» **TEXT SHOWN**:

☆ ☆ ☆ ☆

If a rectangle of area 24 can be partitioned into exactly 3

[BTGModeratorVI]

If a rectangle of area 24 can be partitioned into exactly 3 nonoverlapping squares of equal area, what is the length of the longest side of the rectangle?

A. 2√2
B. 6
C. 8
D. 6√2
E. 12√2

Answer: D
Source: Official Guide

[swerve]

If a rectangle of area 24 can be partitioned into exactly 3 nonoverlapping squares of equal area, what is the length of the longest side of the rectangle?

A. 2√2
B. 6
C. 8
D. 6√2
E. 12√2

Answer: D
Source: Official Guide

Area of rectangle: \(L\cdot W = 24\)

Since the areas of the 3 squares are equal, we can divide by 3 to get the area of 1 square.
\(\dfrac{L\cdot W}{3} = 8\)
side\(^2 = 8\)
side \(= 2\sqrt{2}\)

This is trap answer A

B, C are also out because the side length won't be an integer, so D, E are left.

The side of the square is the shorter side of the rectangle, to find the other side multiply \(2\sqrt{2} \cdot 3 = 6\sqrt{2}\)

[Brent@GMATPrepNow]

If a rectangle of area 24 can be partitioned into exactly 3 nonoverlapping squares of equal area, what is the length of the longest side of the rectangle?

A. 2√2
B. 6
C. 8
D. 6√2
E. 12√2

Answer: D
Source: Official Guide

Let's work backwards

Here are 3 squares (with sides length x) comprising a rectangle


So, the rectangle has base of 3x and height of x


GIVEN: The rectangle has area 24
Area of rectangle = (base)(height)

☆ ☆ ☆ ☆

» **SOURCE DATA**:
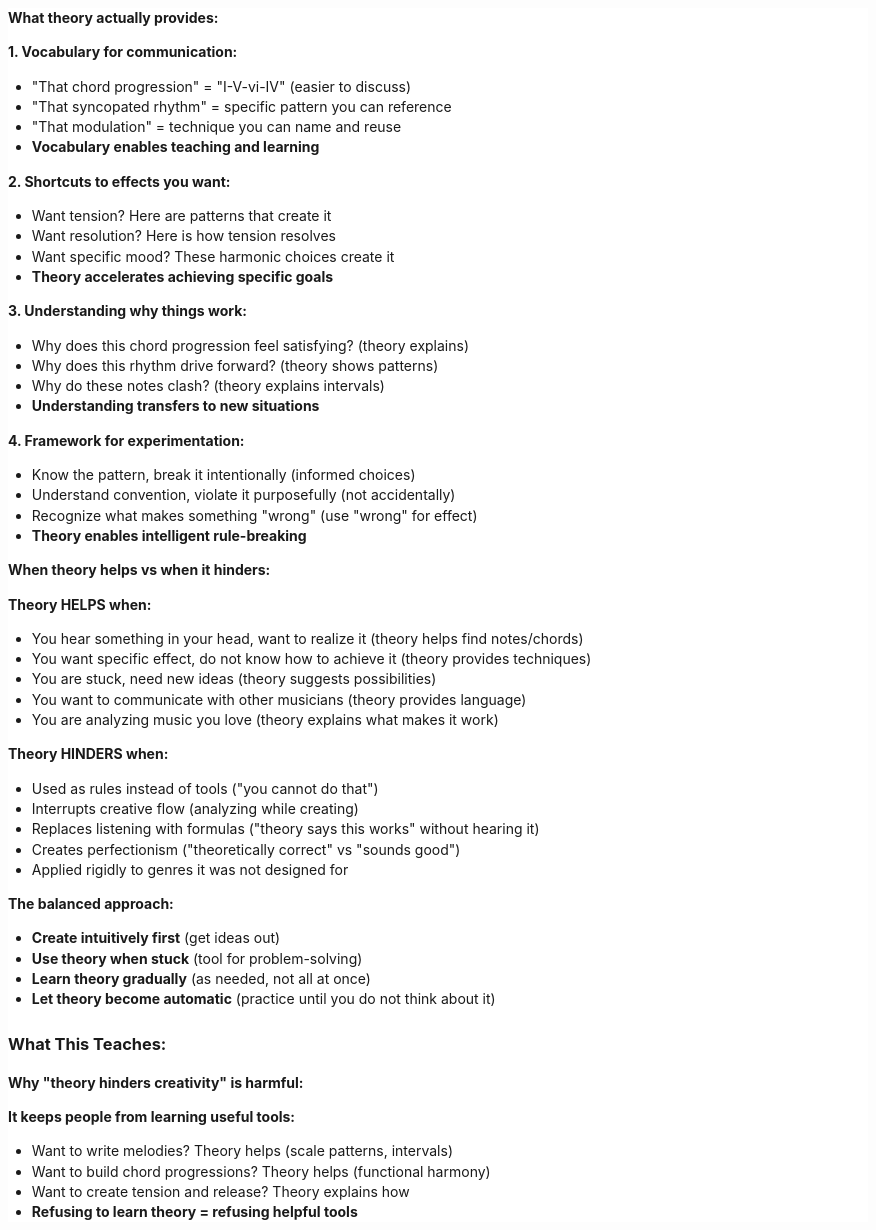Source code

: **What theory actually provides:**

**1. Vocabulary for communication:**
- "That chord progression" = "I-V-vi-IV" (easier to discuss)
- "That syncopated rhythm" = specific pattern you can reference
- "That modulation" = technique you can name and reuse
- **Vocabulary enables teaching and learning**

**2. Shortcuts to effects you want:**
- Want tension? Here are patterns that create it
- Want resolution? Here is how tension resolves
- Want specific mood? These harmonic choices create it
- **Theory accelerates achieving specific goals**

**3. Understanding why things work:**
- Why does this chord progression feel satisfying? (theory explains)
- Why does this rhythm drive forward? (theory shows patterns)
- Why do these notes clash? (theory explains intervals)
- **Understanding transfers to new situations**

**4. Framework for experimentation:**
- Know the pattern, break it intentionally (informed choices)
- Understand convention, violate it purposefully (not accidentally)
- Recognize what makes something "wrong" (use "wrong" for effect)
- **Theory enables intelligent rule-breaking**

**When theory helps vs when it hinders:**

**Theory HELPS when:**
- You hear something in your head, want to realize it (theory helps find notes/chords)
- You want specific effect, do not know how to achieve it (theory provides techniques)
- You are stuck, need new ideas (theory suggests possibilities)
- You want to communicate with other musicians (theory provides language)
- You are analyzing music you love (theory explains what makes it work)

**Theory HINDERS when:**
- Used as rules instead of tools ("you cannot do that")
- Interrupts creative flow (analyzing while creating)
- Replaces listening with formulas ("theory says this works" without hearing it)
- Creates perfectionism ("theoretically correct" vs "sounds good")
- Applied rigidly to genres it was not designed for

**The balanced approach:**
- **Create intuitively first** (get ideas out)
- **Use theory when stuck** (tool for problem-solving)
- **Learn theory gradually** (as needed, not all at once)
- **Let theory become automatic** (practice until you do not think about it)

### **What This Teaches:**

**Why "theory hinders creativity" is harmful:**

**It keeps people from learning useful tools:**
- Want to write melodies? Theory helps (scale patterns, intervals)
- Want to build chord progressions? Theory helps (functional harmony)
- Want to create tension and release? Theory explains how
- **Refusing to learn theory = refusing helpful tools**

☆ ☆ ☆ ☆

» **ASSIGNED TASK 1**:
Gather every line of the records that contains the string "enables", counting only matches with the same case.
» **ASSIGNED TASK 2**:
Please carry on the forum thread about the rectangle split into three equal squares, starting right after its final line.

» **TASK ANSWER 1**:
- **Vocabulary enables teaching and learning**
- **Theory enables intelligent rule-breaking**

» **TASK ANSWER 2**:
We can write: 24 = (3x)(x)
Simplify: 24 = 3x²
So 8 = x²
This means x = √8 = √[(4)(2)] = (√4)(√2) = 2√2

What is the length of the longest side of the rectangle?
The longest side had length 3x
3x = 3(2√2) = 6√2

Answer: D

Cheers,
Brent

[Scott@TargetTestPrep]

If a rectangle of area 24 can be partitioned into exactly 3 nonoverlapping squares of equal area, what is the length of the longest side of the rectangle?

A. 2√2
B. 6
C. 8
D. 6√2
E. 12√2

Answer: D
Source: Official Guide

Since the 3 non overlapping squares have equal area, the area of each square is 24/3 = 8, and thus the side of each square is √8. Therefore, the rectangle’s width is √8, and its length is 3 times the width, or 3√8 = 3(2√2) = 6√2.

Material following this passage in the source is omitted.